There has been growing unrest in the network over the past few months despite VW’s strong market share performance in new car registrations (6.98%, up from 6.81%, year-on-year to end of August).
Woolcock dismisses claims by some dealers that Paul Willis, the VW director, was prone to operating in a manner which contrasted with a partnership relationship.
“I will not comment on the reasons why we dropped Hartwell and Whitehouse,” says Woolcock. “I can, though, assure our dealers and everyone else that decisions like these are always based on performance and that what is being said will have no bearing on decisions taken by Paul Willis or by me.
“Under block exemption rules, we have to have a valid reason for terminating a dealer or group. We have no policy to reorganise the VW network, which is performing well, but we do have a queue of people who would like to be VW dealers.

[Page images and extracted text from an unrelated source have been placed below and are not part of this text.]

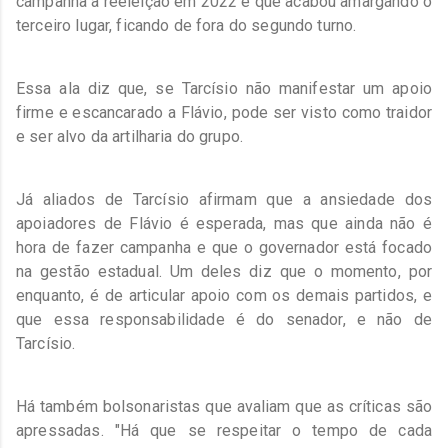
campanha à reeleição em 2022 e que acabou amargando o
terceiro lugar, ficando de fora do segundo turno.
Essa ala diz que, se Tarcísio não manifestar um apoio
firme e escancarado a Flávio, pode ser visto como traidor
e ser alvo da artilharia do grupo.
Já aliados de Tarcísio afirmam que a ansiedade dos
apoiadores de Flávio é esperada, mas que ainda não é
hora de fazer campanha e que o governador está focado
na gestão estadual. Um deles diz que o momento, por
enquanto, é de articular apoio com os demais partidos, e
que essa responsabilidade é do senador, e não de
Tarcísio.
Há também bolsonaristas que avaliam que as críticas são
apressadas. "Há que se respeitar o tempo de cada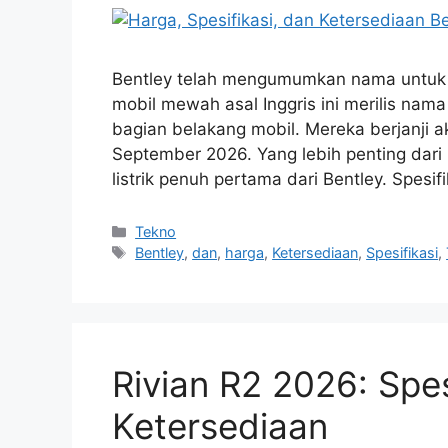
Bentley telah mengumumkan nama untuk mo
mobil mewah asal Inggris ini merilis nam
bagian belakang mobil. Mereka berjanji 
September 2026. Yang lebih penting dari
listrik penuh pertama dari Bentley. Spesi
Kategori
Tekno
Tag
Bentley
,
dan
,
harga
,
Ketersediaan
,
Spesifikasi
,
Rivian R2 2026: Spes
Ketersediaan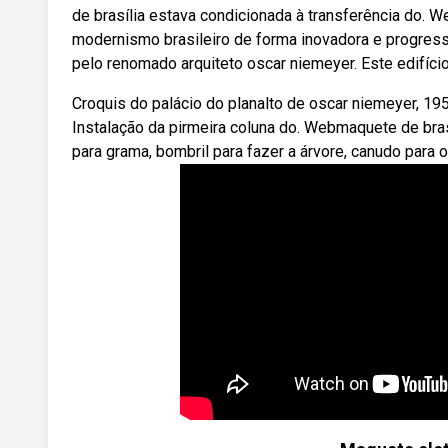
de brasília estava condicionada à transferência do. We
modernismo brasileiro de forma inovadora e progressis
pelo renomado arquiteto oscar niemeyer. Este edifício
Croquis do palácio do planalto de oscar niemeyer, 19
Instalação da pirmeira coluna do. Webmaquete de brasí
para grama, bombril para fazer a árvore, canudo para 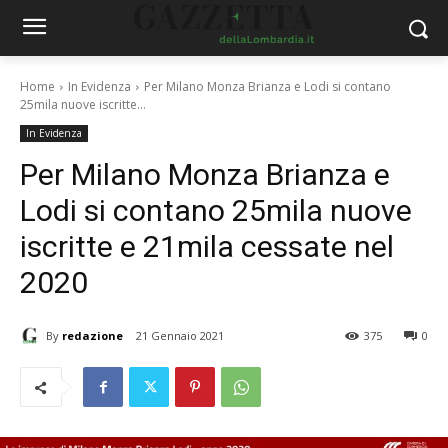
Home
In Evidenza
Per Milano Monza Brianza e Lodi si contano
25mila nuove iscritte...
In Evidenza
Per Milano Monza Brianza e
Lodi si contano 25mila nuove
iscritte e 21mila cessate nel
2020
By
redazione
21 Gennaio 2021
375
0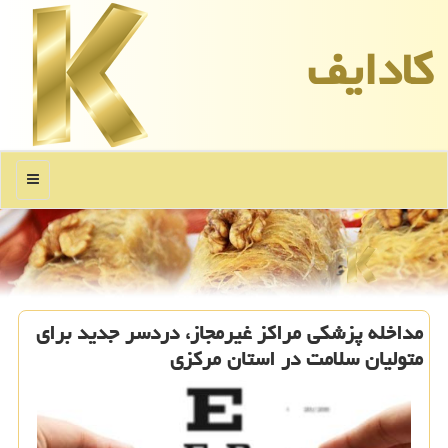
كادایف
منو
مداخله پزشكی مراكز غیرمجاز، دردسر جدید برای
متولیان سلامت در استان مركزی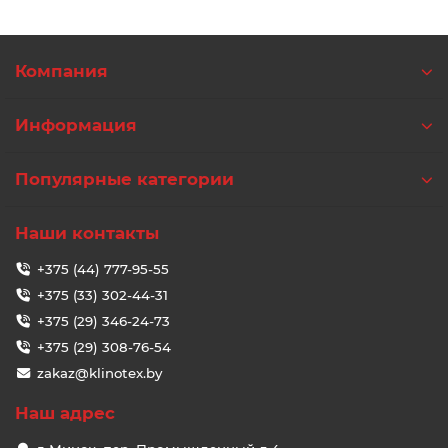
Компания
Информация
Популярные категории
Наши контакты
+375 (44) 777-95-55
+375 (33) 302-44-31
+375 (29) 346-24-73
+375 (29) 308-76-54
zakaz@klinotex.by
Наш адрес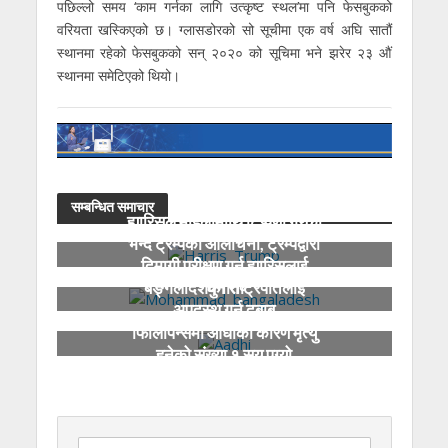
पछिल्लो समय ‘काम गर्नका लागि उत्कृष्ट स्थल’मा पनि फेसबुकको
वरियता खस्किएको छ। ग्लासडोरको सो सूचीमा एक वर्ष अघि सातौं
स्थानमा रहेको फेसबुकको सन् २०२० को सूचिमा भने झरेर २३ औं
स्थानमा समेटिएको थियो।
सम्बन्धित समाचार
ह्यारिसले महिलामाथि टिप्पणी गरेको
भन्दै ट्रम्पको आलोचना, ट्रम्पद्वारा
दिमागी परीक्षण गर्न ह्यारिसलाई
चुनौती
बङ्गलादेशका राष्ट्रपतिलाई
अपदस्थ गर्न दबाब
फिलिपिन्समा आँधीका कारण मृत्यु
हुनेको संख्या १ सय पुग्यो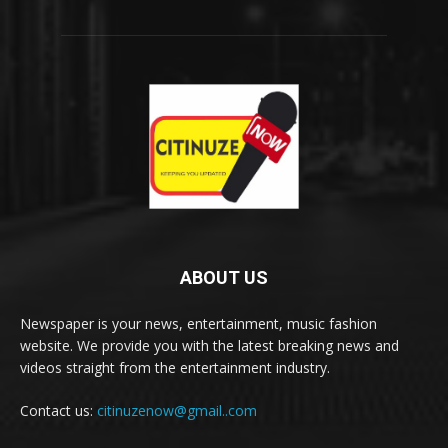
ABOUT US
Newspaper is your news, entertainment, music fashion
website. We provide you with the latest breaking news and
videos straight from the entertainment industry.
Contact us:
citinuzenow@gmail..com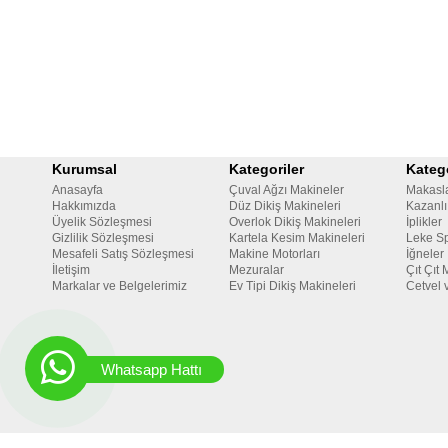
Kurumsal
Kategoriler
Katego
Anasayfa
Çuval Ağzı Makineler
Makasl
Hakkımızda
Düz Dikiş Makineleri
Kazanlı
Üyelik Sözleşmesi
Overlok Dikiş Makineleri
İplikler
Gizlilik Sözleşmesi
Kartela Kesim Makineleri
Leke Sp
Mesafeli Satış Sözleşmesi
Makine Motorları
İğneler
İletişim
Mezuralar
Çıt Çıt 
Markalar ve Belgelerimiz
Ev Tipi Dikiş Makineleri
Cetvel 
Whatsapp Hattı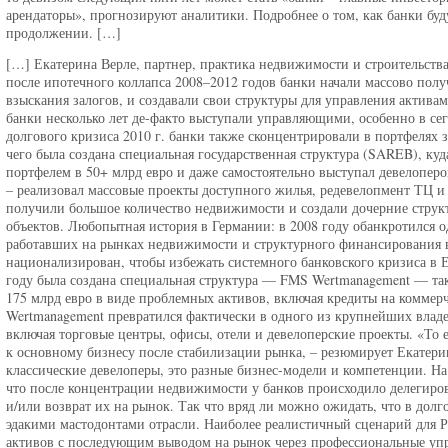
арендаторы», прогнозируют аналитики. Подробнее о том, как банки бу
продолжении. […]
[…] Екатерина Верле, партнер, практика недвижимости и строительст
после ипотечного коллапса 2008–2012 годов банки начали массово пол
взыскания залогов, и создавали свои структуры для управления активам
банки несколько лет де-факто выступали управляющими, особенно в се
долгового кризиса 2010 г. банки также сконцентрировали в портфелях 
чего была создана специальная государственная структура (SAREB), к
портфелем в 50+ млрд евро и даже самостоятельно выступал девелопер
– реализовал массовые проекты доступного жилья, редевелопмент ТЦ и
получили большое количество недвижимости и создали дочерние структ
объектов. Любопытная история в Германии: в 2008 году обанкротился 
работавших на рынках недвижимости и структурного финансирования в 
национализирован, чтобы избежать системного банковского кризиса в 
году была создана специальная структура — FMS Wertmanagement — так
175 млрд евро в виде проблемных активов, включая кредиты на комме
Wertmanagement превратился фактически в одного из крупнейших влад
включая торговые центры, офисы, отели и девелоперские проекты. «То е
к основному бизнесу после стабилизации рынка, – резюмирует Екатерина
классические девелоперы, это разные бизнес-модели и компетенции. На
что после концентрации недвижимости у банков происходило делегиро
и/или возврат их на рынок. Так что вряд ли можно ожидать, что в долг
эдакими мастодонтами отрасли. Наиболее реалистичный сценарий для 
активов с последующим выводом на рынок через профессиональные уп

“Part of my job is to keep an eye on the relationship between our brand directors and the retail network. I have not detected any major difference in that between Paul Willis and VW retailers, and Kevin Rose and his Audi network.”
According to a number of VW dealers, it is difficult for them to make a good profit out of the brand. “It’s hard work for everyone at the moment, and manufacturers are offering incentives, but VW is one of the more profitable brands,” says Woolcock. “The Mk V Golf is doing 120% of UK target and VW residuals have never been stronger.”
A further problem for the Volkswagen Group is that a survey published this month by Which?, the Consumers Association magazine, has rated VW and Audi as “poor” for reliability (BMW was judged similarly). Woolcock says: ‘We put our hands up to a one-off problem with ignition coils which probably accounts for VW’s and Audi’s performance in the survey.”